Below is the s5cmd that sync content of the parent directory to s3 bucket:
s5cmd --stat sync --include "*" --exclude "work/*" --exclude "test/*" --exclude "Partial/*" --exclude "*screen*" --exclude "*.pileup" "/storageA/*" s3://storageA/
An example folder and its contents at source:
ls /storageA/Omics/ready/
INFO.md
After the sync, I don't see the above directory in the destination:
s5cmd --stat ls s3://storageA/Omics/ready/
ERROR "ls s3://storageA/Omics/ready/": no object found
But works, if we specify one more level of directory in the commad as below: and this copies many files that the first command does not do.

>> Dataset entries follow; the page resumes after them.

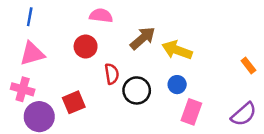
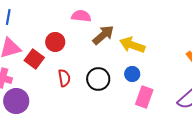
pink semicircle: (101, 16) -> (81, 16), moved
red semicircle: (112, 74) -> (64, 78), moved
red square: (74, 102) -> (34, 59), moved, turned -30

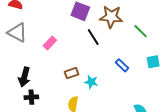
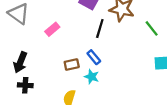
black line: (93, 37) -> (100, 28), turned 42
blue rectangle: (122, 65) -> (94, 57), moved

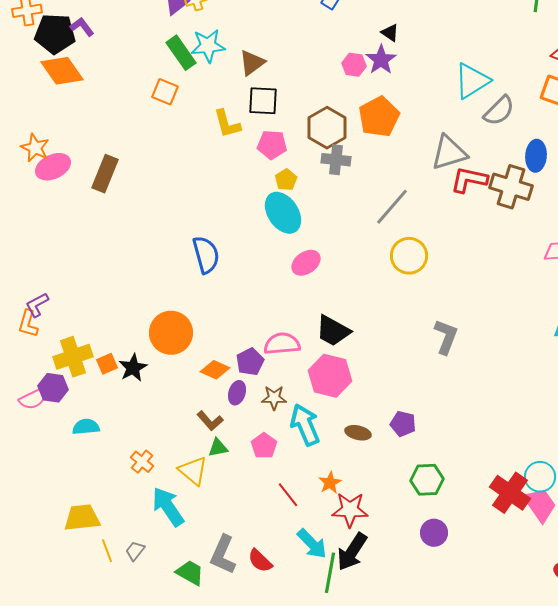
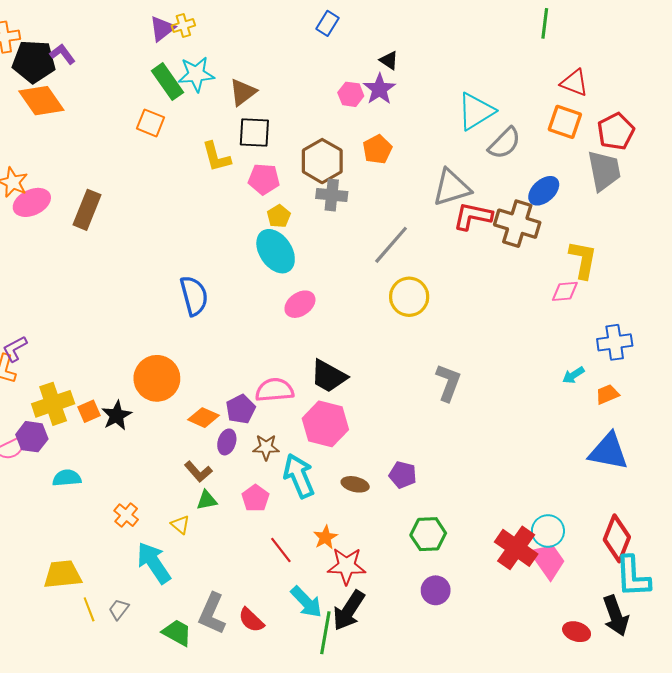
orange pentagon: (379, 117) -> (377, 149), size x0.7
blue ellipse: (536, 156) -> (544, 191), turned 44
yellow triangle: (193, 471) -> (180, 525), size x0.6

s5cmd --stat sync --include "*" --exclude "work/*" --exclude "test/*" --exclude "Partial/*" --exclude "*screen*" --exclude "*.pileup" "/storageA/Omics/*" s3://storageA/Omics/
This looks quite strange! what could be the problem with the first sync command?
Any suggestions?
I've also noticed such partial copy behavior with the sync command when transferring many files (200k+) with the latest release v2.2.2-48f7e59, whole folders are simply not copied to the destination. The s5cmd command seems to stop before all the work is done with return code 0 and no visible error messages (even in trace or debug mode).

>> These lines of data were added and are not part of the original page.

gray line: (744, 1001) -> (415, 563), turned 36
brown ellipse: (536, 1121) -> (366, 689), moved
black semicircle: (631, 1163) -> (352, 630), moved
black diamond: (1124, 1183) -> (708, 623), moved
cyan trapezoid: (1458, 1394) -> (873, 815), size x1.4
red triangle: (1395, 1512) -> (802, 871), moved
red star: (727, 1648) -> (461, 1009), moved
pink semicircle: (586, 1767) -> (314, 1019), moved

We are facing the same problem. The bug is here:
https://github.com/peak/s5cmd/blob/v2.2.2/storage/s3.go#L336-L350
Not sure why the tool is skipping files that are modified after but this at least could be configurable option for users to opt in or out.
What's Happening
- Time capture:
now = time.Now().UTC()is set during the first page of S3 listing - Aggressive filtering: Any object with
LastModified > nowgets skipped withcontinue - Missing objects: Recently modified objects/prefixes get filtered out
Root Cause
The intent was to avoid race conditions with objects created during listing, but the implementation is too aggressive. It skips legitimate existing objects that happen to have recent timestamps, causing the sync command to miss checking certain prefixes.
The bug is in storage/s3.go in all three listing functions: listObjectsV2(), listObjects(), and listObjectVersions().